Each of the PC signs has its own characteristics. In this case, we can only identify groups of symptoms that are most characteristic of multiple sclerosis. The initial symptoms, the rate of progression, the severity and combination of different groups of symptoms are presented differently in each person. The following groups of symptoms should be distinguished:

• Are common. These include fatigue, fatigue, and decreased performance. Patients claim that at the moment of weakness they feel as if someone had suddenly “pulled the plug from the power supply.” General fatigue appears without warning and also disappears unexpectedly. In some people, at the moment of fatigue, for example, the limbs (arms, legs) become so heavy that they cannot make the slightest movement. Often fatigue is associated with changes in weather, temperature (overheating) in the apartment or physical exercise.

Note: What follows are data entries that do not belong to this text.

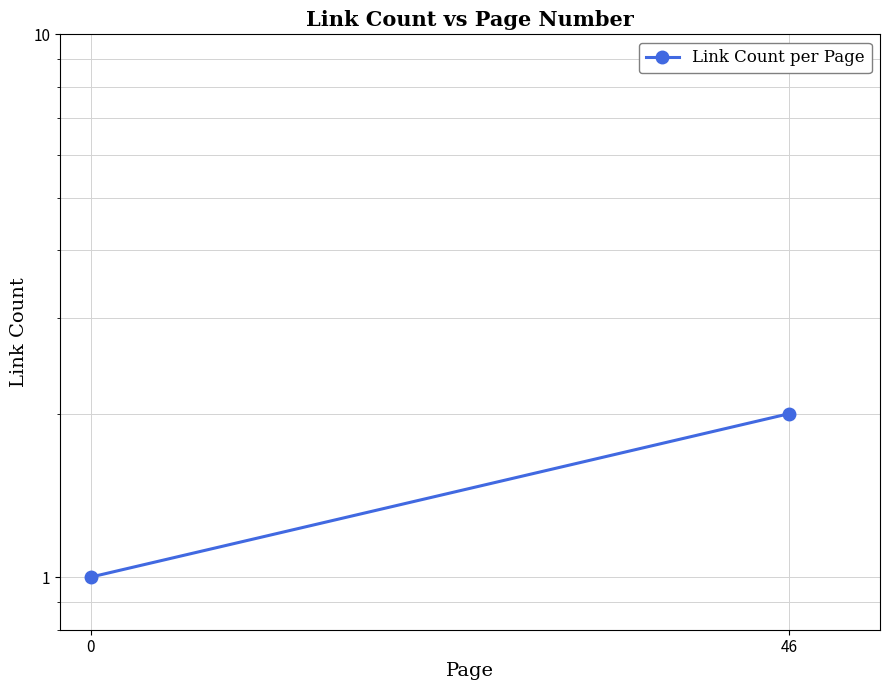

What is the approximate value at 46?

2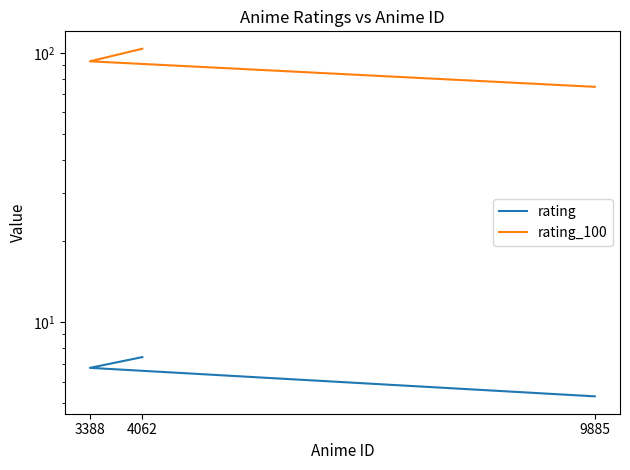

What is the value of the rating point at the 3rd from the left?

5.3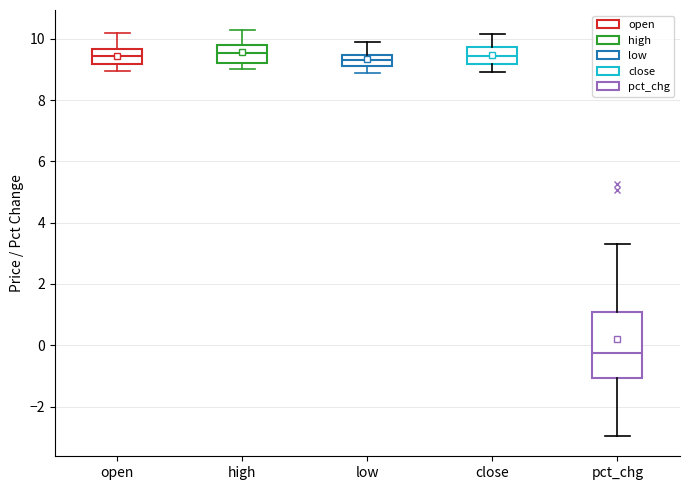

Which box is the tallest, from its lower edge to its upper edge?

pct_chg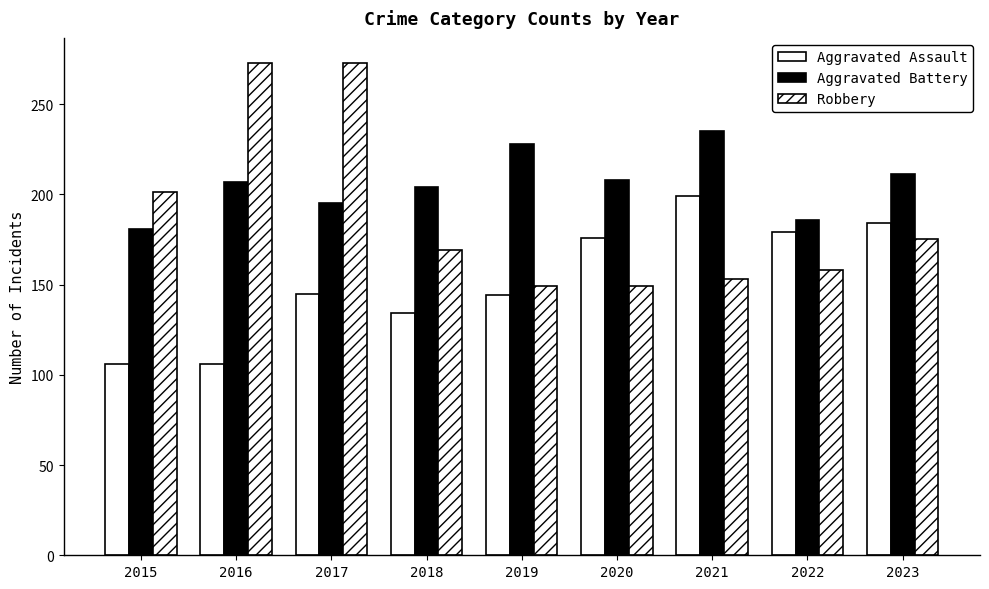

Reading left to right, extract all data points from this chart.

Aggravated Assault: 106	106	145	134	144	176	199	179	184
Aggravated Battery: 181	207	195	204	228	208	235	186	211
Robbery: 201	273	273	169	149	149	153	158	175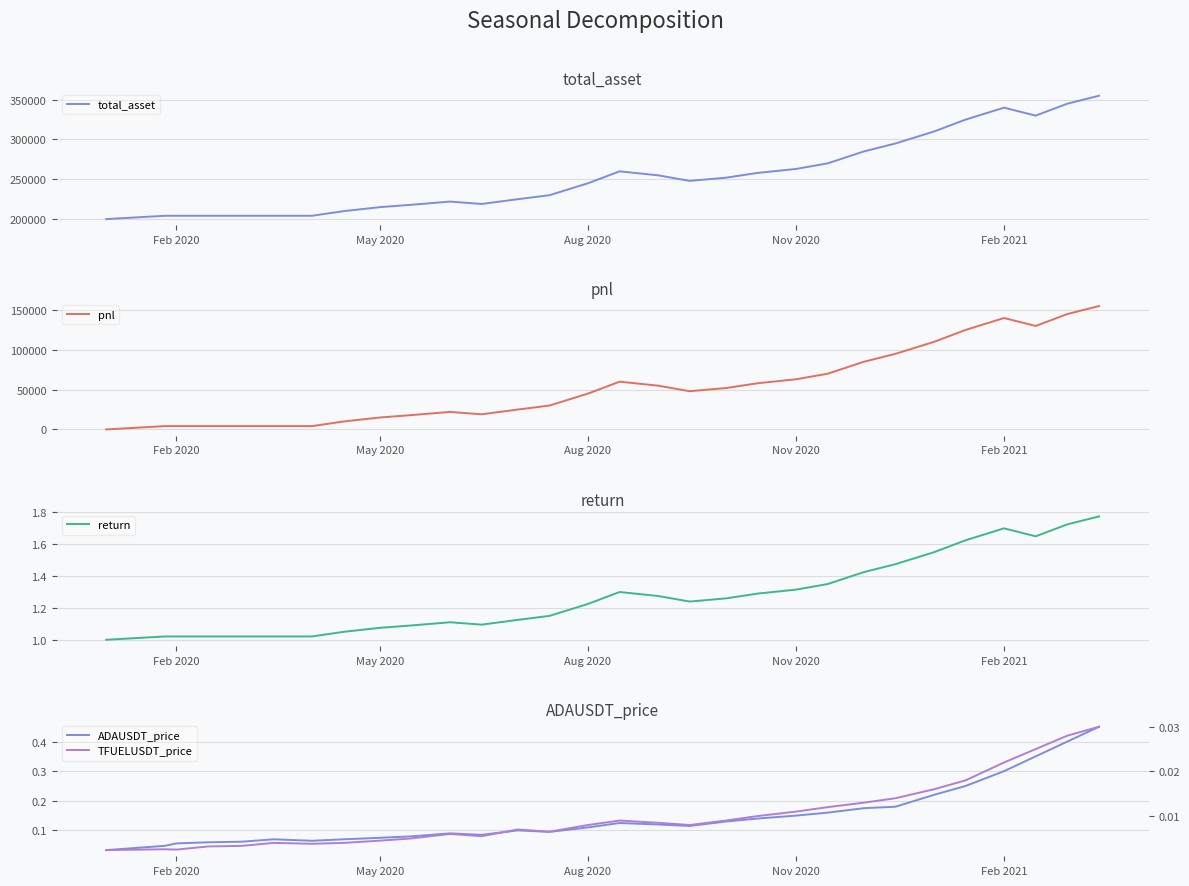

Is it true that total_asset equals 559704.8 at Feb 2021?

False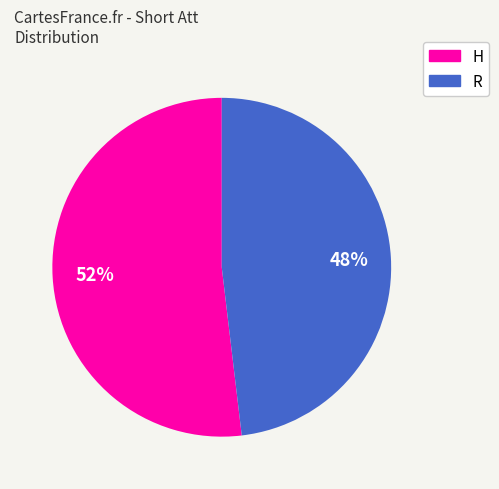

Which category accounts for the majority?

H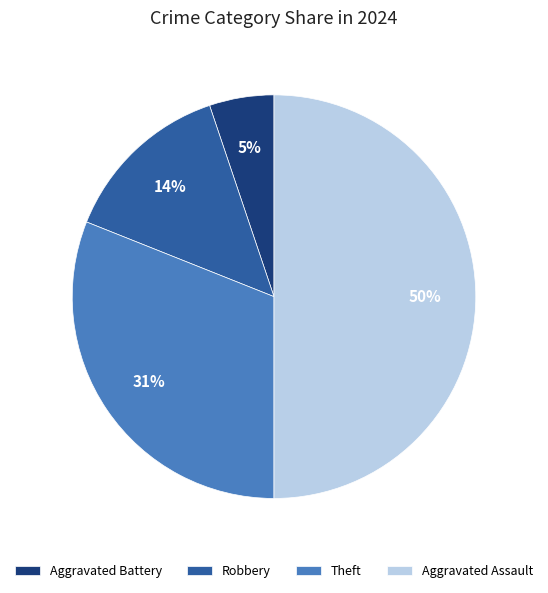

What percentage is the Aggravated Battery slice, to the nearest percent?

5%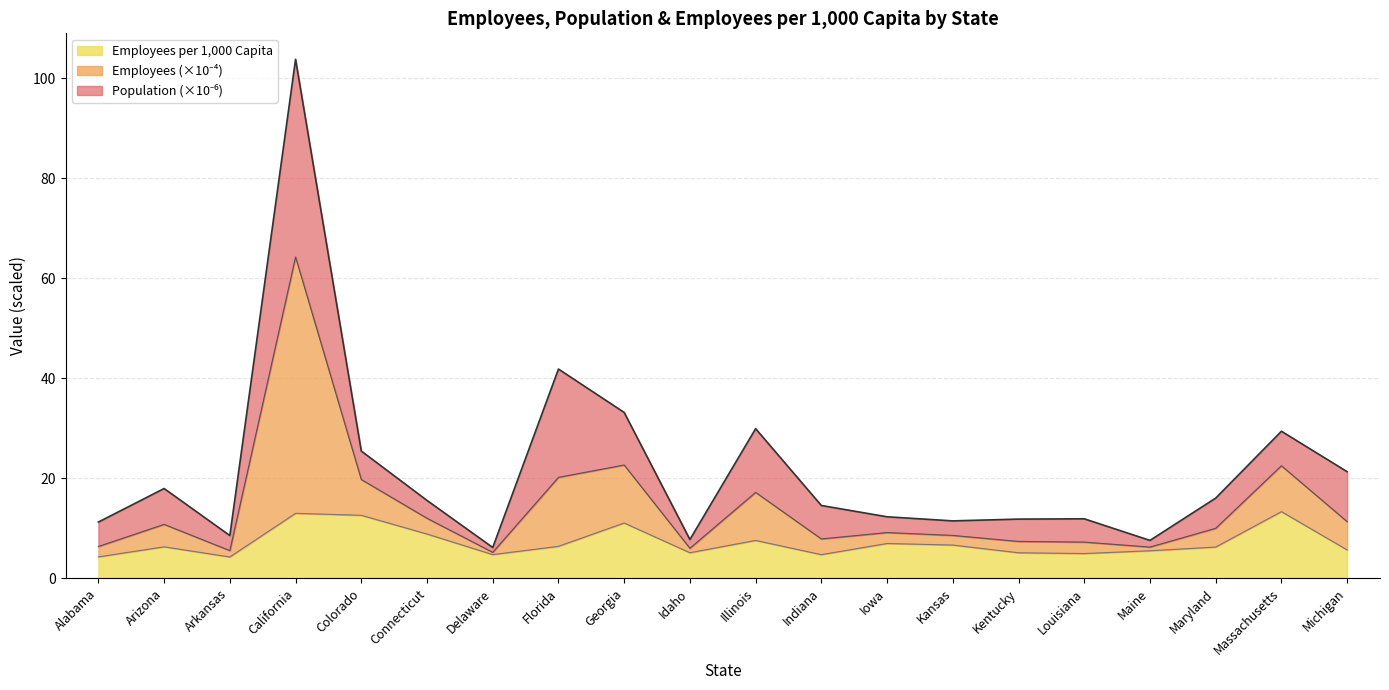

Is it true that Employees per 1,000 Capita equals 22.3 at Massachusetts?

False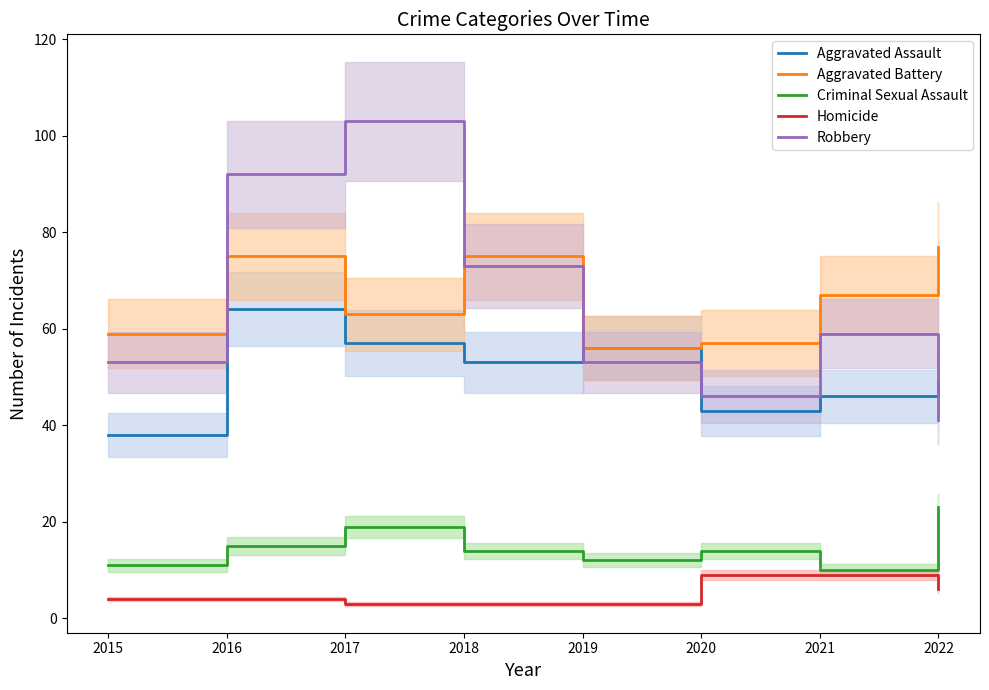

What is the difference between the second highest and minimum values in the Homicide series?

6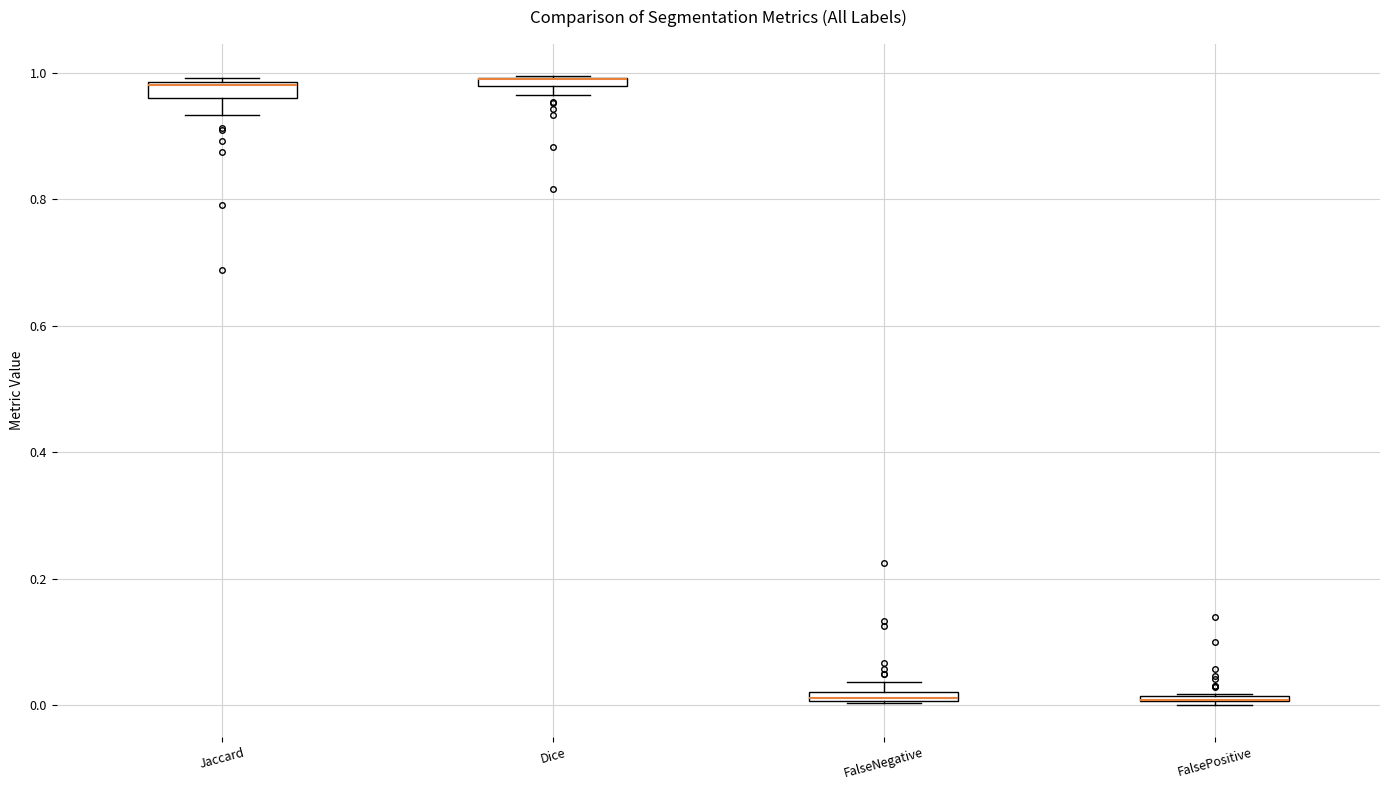

Where is the lower edge of the box for FalsePositive on the y-axis? The values are not printed on the chart, so give them approximately, as read against the axis.

0.00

It can occur with infections associated with fever;
• Visual disorders. They are one of the early symptoms of PC, although not all patients have them. The most common disease is optic nerve dystrophy. Visual impairment is usually transient. During the day, double vision, decreased visual acuity, loss of visual fields and other various signs may develop. As a rule, in the period between exacerbations, vision is completely restored;
• Pain. May be acute or chronic. Neuropathic pain occurs as a result of damage to the nerve fibers of the brain and spinal cord. The patient feels tingling, numbness, trembling in the limbs, burning, “flies crawling under the skin,” as if a sudden electric shock. Daily stress and stress on the body contribute to musculoskeletal pain. There is a loss of muscle strength and function, stiffness and cramps. The patient has difficulty moving his hips and spine. They have problems with changing posture, walking, coordination of movement, everyday activities (dressing, washing);
• Pelvic disorders. In MS, the transmission of signals along the nerve pathways to the bladder is disrupted. The patient has difficulty maintaining urine or emptying the bladder. It happens that when the nerve tracts of the spinal cord are damaged, the bladder contracts even with a small amount of urine (the so-called instability of displacement), causing constant urge. Often there is an inability to hold urine. In the second type of trouble, the bladder sphincter does not relax while the muscles contract. This causes a weak, intermittent flow of urine and an inability to completely empty the bladder. It happens that the patient loses control of the rectal sphincter;
• Psychological symptoms. This group of symptoms is an awareness of the severity of the condition, often the presence of pelvic functions and vision problems. However, it should be noted that there is sometimes the presence of the so-called “euphoria of multiple sclerosis.” At the same time, the patient is not critical of the disease, makes rosy plans for the future, and often refuses treatment.